** Task **
Copy the book review word for word, starting at the words "Disturbingly, the authors" and stopping after "AWI’s Scientific Committee.".

** Exercise passage **
------------------------------------------------------------------------

Wildlife Conservation in a Changing Climate

Jedediah F. Brodie, Eric S. Post, and Daniel F. Doak / University Of Chicago Press / 416 pages

As more and more people accept the reality that our climate is changing due to human activities, the future effects of a changing climate are being discussed and debated. Will modified rainfall and drought patterns affect food production and prices? Will the severity of storms increase, and how will the insurance industry respond? How will new CO2 emission regulations impact economies and pocketbooks? What will be the social and environmental costs associated with rising sea levels?

In this discussion, it would be easy to lose sight of pikas, wildebeest, Arctic shorebirds, green sea turtles, and a vast number of other wildlife species. Wild animals just take care of themselves, right? Always have, and always will. Except, the rapidity of climatic changes is a new phenomenon, and these changes may have devastating impacts on biodiversity. These issues are laid out in a new scholarly book titled Wildlife Conservation in a Changing Climate, edited by Jedediah Brody, Eric Post, and Daniel Doak.

How will wildlife be affected? Obviously, precipitation and temperature affect plant distribution and abundance, and wildlife populations are intimately linked to the products of photosynthesis. Climate modelers tell us that the impacts of climate change include declines in ice and snow cover, increases in flooding, an increase in drought severity, modified fire regimes, and a rising sea level, just to name a few of the direct effects on wildlife. But there are other insidious factors at work here. Stressed or modified ecosystems will be vulnerable to new or expanded invasions by exotic species. Parasites and diseases like avian malaria may expand their distribution, further impacting populations of sensitive and threatened species. Warmer nesting beaches may affect the worldwide sex ratio of sea turtles. Pikas may continue shifting their distribution uphill until they simply run out of hill.

What I found of particular interest in this volume was the extended discussion about what to do about these impacts. Biologists monitoring wildebeest migration routes aren’t going to be dictating industrial and vehicular CO2 emission standards. So the debate is quite frank. Should humans assist species in colonizing new habitats? Can managers develop corridors to connect shrinking habitats?  Will this alter the role of hunting as a management tool to manipulate populations? I am fearful that consortiums of conservation biologists will battle each other over management strategies favorable to “their” species of concern. However it plays out, conservation actions and priorities in the near future may be changing in a climate-shifting world.

Disturbingly, the authors note, “The time lag between emissions and atmospheric response ensures that our past discharges have not yet caught up with us; even if we were to stop emitting fossil fuels tomorrow, climatic warming would continue.” The genie is out of the bottle, and we need to be ready to be creative and persistent in our approach to this biodiversity apocalypse.

—Dr. Robert Schmidt.
Dr. Schmidt is on the faculty in the Department of Environment and Society at Utah State University, and is a member of AWI’s Scientific Committee.

------------------------------------------------------------------------

Remote sensing object lists
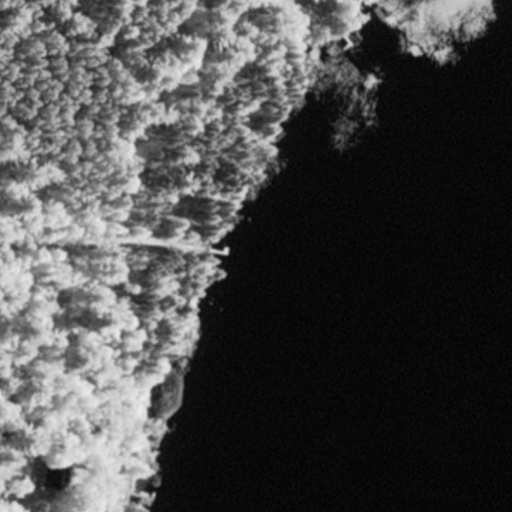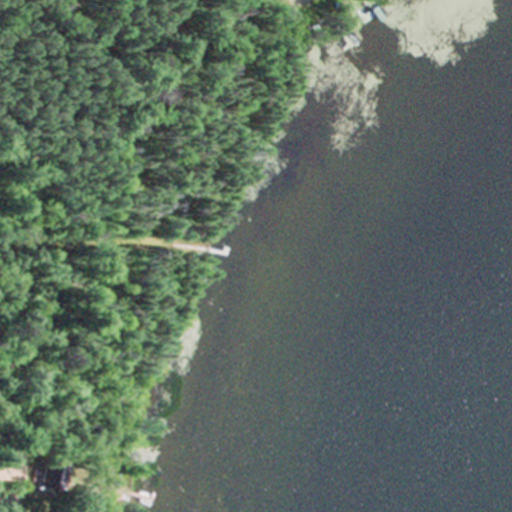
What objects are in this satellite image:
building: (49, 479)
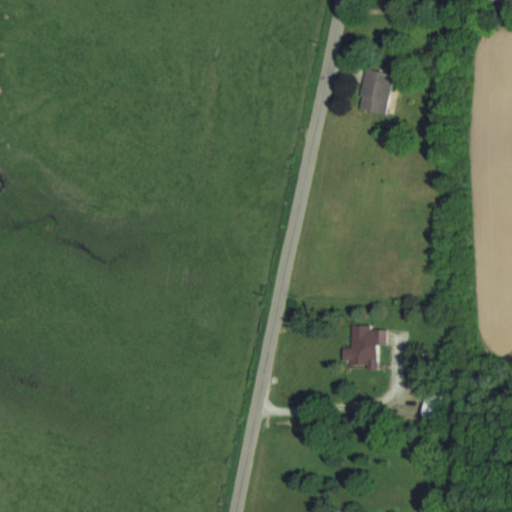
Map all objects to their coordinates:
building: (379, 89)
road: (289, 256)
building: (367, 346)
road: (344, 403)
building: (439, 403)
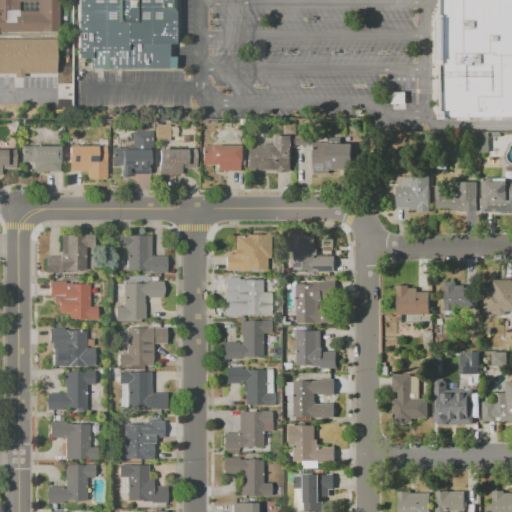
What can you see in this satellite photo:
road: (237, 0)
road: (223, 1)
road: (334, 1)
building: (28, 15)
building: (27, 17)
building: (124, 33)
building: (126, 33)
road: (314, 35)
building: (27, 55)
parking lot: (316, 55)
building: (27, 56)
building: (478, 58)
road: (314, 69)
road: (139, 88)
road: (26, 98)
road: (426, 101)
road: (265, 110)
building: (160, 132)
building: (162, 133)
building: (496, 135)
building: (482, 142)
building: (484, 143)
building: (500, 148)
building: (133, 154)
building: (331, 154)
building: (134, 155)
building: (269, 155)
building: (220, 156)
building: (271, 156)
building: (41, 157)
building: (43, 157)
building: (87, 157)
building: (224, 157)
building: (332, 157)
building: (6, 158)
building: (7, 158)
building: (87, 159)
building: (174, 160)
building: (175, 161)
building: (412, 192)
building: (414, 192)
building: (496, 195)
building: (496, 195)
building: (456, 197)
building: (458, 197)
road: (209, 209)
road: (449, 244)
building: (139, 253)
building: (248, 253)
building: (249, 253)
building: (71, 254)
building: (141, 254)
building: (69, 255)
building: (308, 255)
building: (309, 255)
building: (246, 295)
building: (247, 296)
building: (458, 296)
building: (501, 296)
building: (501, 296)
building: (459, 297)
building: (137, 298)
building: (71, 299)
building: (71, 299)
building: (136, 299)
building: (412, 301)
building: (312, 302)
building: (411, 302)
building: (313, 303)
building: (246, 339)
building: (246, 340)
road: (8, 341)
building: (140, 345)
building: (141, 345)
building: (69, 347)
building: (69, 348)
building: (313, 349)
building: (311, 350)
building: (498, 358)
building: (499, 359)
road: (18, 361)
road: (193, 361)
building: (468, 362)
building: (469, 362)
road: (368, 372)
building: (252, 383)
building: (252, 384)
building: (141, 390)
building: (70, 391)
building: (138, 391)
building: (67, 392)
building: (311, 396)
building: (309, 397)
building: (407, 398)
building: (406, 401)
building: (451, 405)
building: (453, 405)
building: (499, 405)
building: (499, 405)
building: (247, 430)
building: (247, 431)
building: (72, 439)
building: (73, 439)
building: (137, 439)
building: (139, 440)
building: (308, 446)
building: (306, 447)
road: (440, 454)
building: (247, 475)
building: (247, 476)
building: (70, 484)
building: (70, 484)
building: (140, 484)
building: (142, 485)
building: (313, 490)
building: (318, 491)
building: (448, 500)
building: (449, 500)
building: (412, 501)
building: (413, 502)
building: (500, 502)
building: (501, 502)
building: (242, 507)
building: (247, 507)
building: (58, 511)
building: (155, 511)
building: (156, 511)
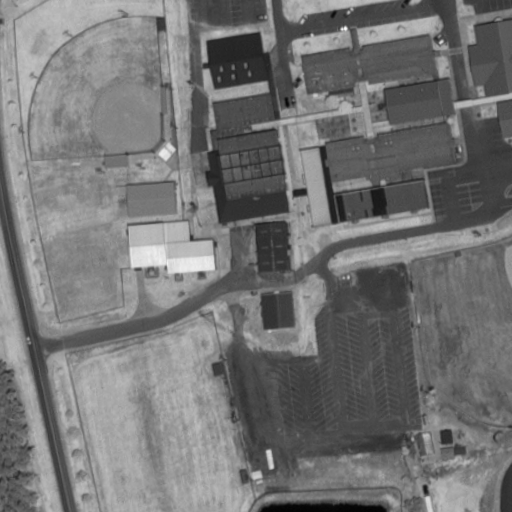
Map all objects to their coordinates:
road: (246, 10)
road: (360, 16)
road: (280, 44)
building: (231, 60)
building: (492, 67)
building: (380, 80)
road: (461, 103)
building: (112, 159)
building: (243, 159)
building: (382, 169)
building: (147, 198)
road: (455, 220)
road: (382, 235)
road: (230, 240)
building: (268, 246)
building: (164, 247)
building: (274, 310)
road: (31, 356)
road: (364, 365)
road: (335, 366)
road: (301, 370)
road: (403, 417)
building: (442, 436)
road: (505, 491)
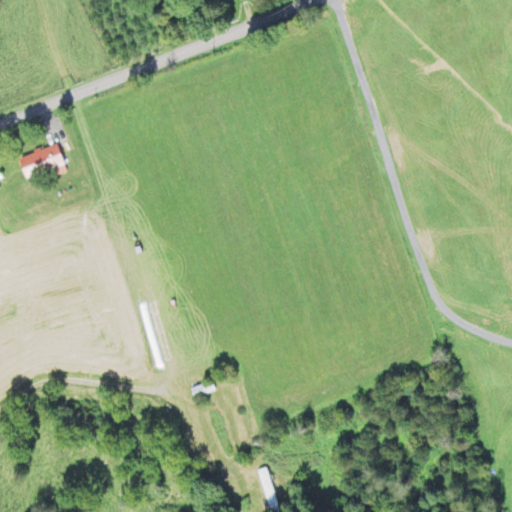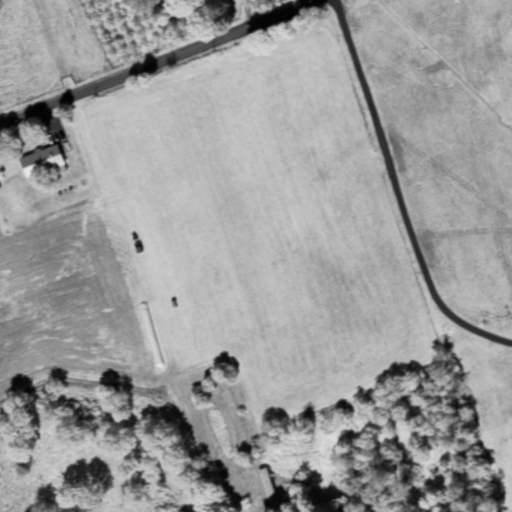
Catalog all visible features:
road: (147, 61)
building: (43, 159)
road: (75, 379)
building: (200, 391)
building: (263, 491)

------------------------------------------------------------------------

** Solution to this problem **
Disturbingly, the authors note, “The time lag between emissions and atmospheric response ensures that our past discharges have not yet caught up with us; even if we were to stop emitting fossil fuels tomorrow, climatic warming would continue.” The genie is out of the bottle, and we need to be ready to be creative and persistent in our approach to this biodiversity apocalypse.

—Dr. Robert Schmidt.
Dr. Schmidt is on the faculty in the Department of Environment and Society at Utah State University, and is a member of AWI’s Scientific Committee.